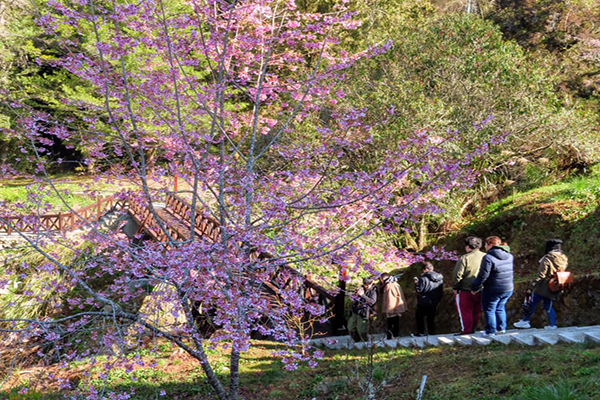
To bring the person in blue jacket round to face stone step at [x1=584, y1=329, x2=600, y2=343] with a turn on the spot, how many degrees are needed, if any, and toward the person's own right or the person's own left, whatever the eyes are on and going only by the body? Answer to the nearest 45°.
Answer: approximately 180°

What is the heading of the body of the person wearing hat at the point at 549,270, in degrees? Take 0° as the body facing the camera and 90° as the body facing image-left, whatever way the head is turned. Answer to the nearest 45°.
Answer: approximately 90°

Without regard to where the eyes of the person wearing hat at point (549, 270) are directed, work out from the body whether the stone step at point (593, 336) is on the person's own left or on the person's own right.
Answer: on the person's own left

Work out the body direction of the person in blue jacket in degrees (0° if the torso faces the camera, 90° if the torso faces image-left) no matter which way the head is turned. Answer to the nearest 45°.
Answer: approximately 135°

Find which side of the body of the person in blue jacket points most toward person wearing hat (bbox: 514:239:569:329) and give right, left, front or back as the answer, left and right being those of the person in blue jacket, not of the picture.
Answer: right

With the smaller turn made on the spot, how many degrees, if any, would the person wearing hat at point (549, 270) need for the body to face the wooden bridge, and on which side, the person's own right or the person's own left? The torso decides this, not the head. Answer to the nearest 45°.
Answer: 0° — they already face it
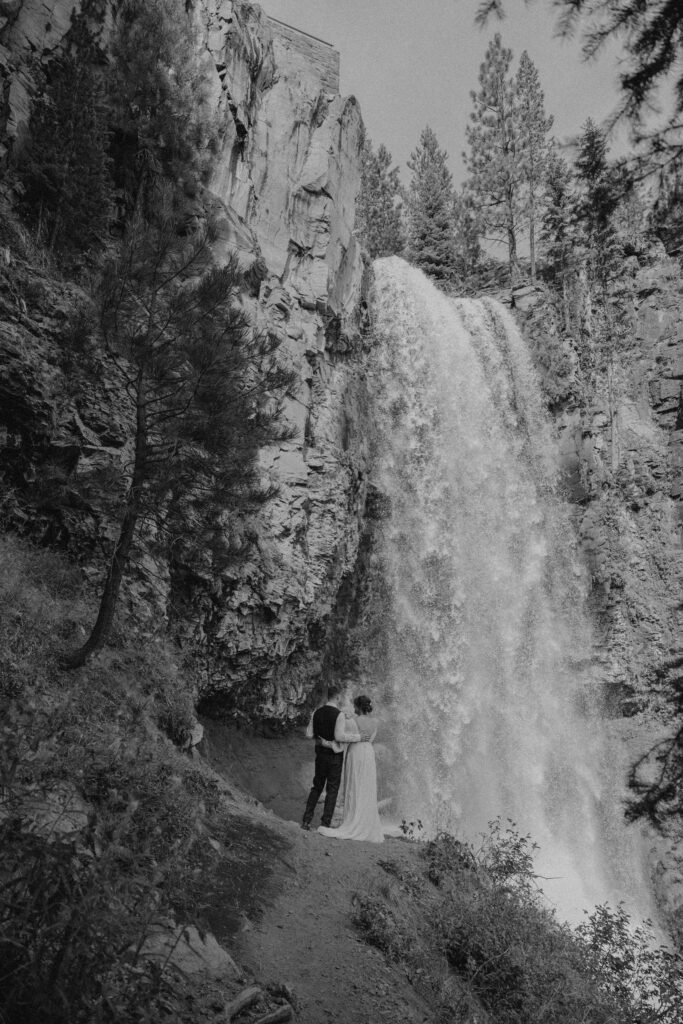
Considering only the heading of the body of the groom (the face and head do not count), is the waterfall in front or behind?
in front

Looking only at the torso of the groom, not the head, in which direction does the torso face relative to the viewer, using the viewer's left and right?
facing away from the viewer and to the right of the viewer

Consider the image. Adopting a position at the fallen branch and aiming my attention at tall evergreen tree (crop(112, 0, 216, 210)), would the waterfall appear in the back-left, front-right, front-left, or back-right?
front-right

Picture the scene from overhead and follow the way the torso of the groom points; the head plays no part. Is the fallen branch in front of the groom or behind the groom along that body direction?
behind

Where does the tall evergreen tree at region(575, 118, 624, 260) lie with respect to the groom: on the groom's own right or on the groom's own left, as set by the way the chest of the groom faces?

**HOW TO COMPLETE THIS TASK:** Print all the rows above verbatim, leaving out the pictures.

**ANSWER BOX:**
To bring the person in blue jacket round to face stone step at [x1=584, y1=329, x2=600, y2=343] with a turn on the spot, how many degrees are needed, if any, and toward the person's own right or the person's own left, whatever the eyes are on and going only by the body? Answer to the nearest 45°.
Answer: approximately 180°

What is the heading of the body of the person wearing hat at the point at 549,270, in degrees? Take 0° as the body facing the camera and 90° as the body facing image-left, whatever way the head is turned. Answer to the nearest 45°.
Answer: approximately 90°

Without regard to where the eyes of the person wearing hat at point (549, 270) are directed, work out from the body whether the stone step at point (593, 336) is on the person's own left or on the person's own right.
Answer: on the person's own left

Work out the body direction of the person in blue jacket in degrees (0° if the torso faces the camera, 90° if the torso faces image-left) no matter which way the head is turned. Answer to the nearest 45°.
Answer: approximately 135°

Find which side of the body of the person in blue jacket points most toward person wearing hat (bbox: 514:239:569:329) and give right, left, front or back as the answer, left and right being those of the person in blue jacket, not of the picture.
Answer: right

With the smaller turn made on the spot, how many degrees, if any, would the person wearing hat at point (549, 270) need for the body to face the wooden bridge, and on which side, the person's own right or the person's own left? The torso decides this, not the head. Answer to the nearest 45°.
Answer: 0° — they already face it
Considering only the heading of the body of the groom (the face and head do not count), is the waterfall in front or behind?
in front

Looking only at the torso of the groom, not the head, in which direction does the torso face relative to the viewer, using the viewer's left and right?
facing away from the viewer and to the right of the viewer

Consider the image. Adopting a position at the fallen branch and aiming my attention at tall evergreen tree (crop(112, 0, 216, 210)), would the waterfall appear in the back-left, front-right, front-left, or back-right?
front-right

Picture the scene from overhead and follow the way the torso of the groom points; the head plays no part. Is the fallen branch in front of the groom or behind the groom along that body direction?
behind

Where does the tall evergreen tree at region(575, 118, 624, 260) lie with respect to the groom: on the groom's own right or on the groom's own left, as set by the way the chest of the groom faces?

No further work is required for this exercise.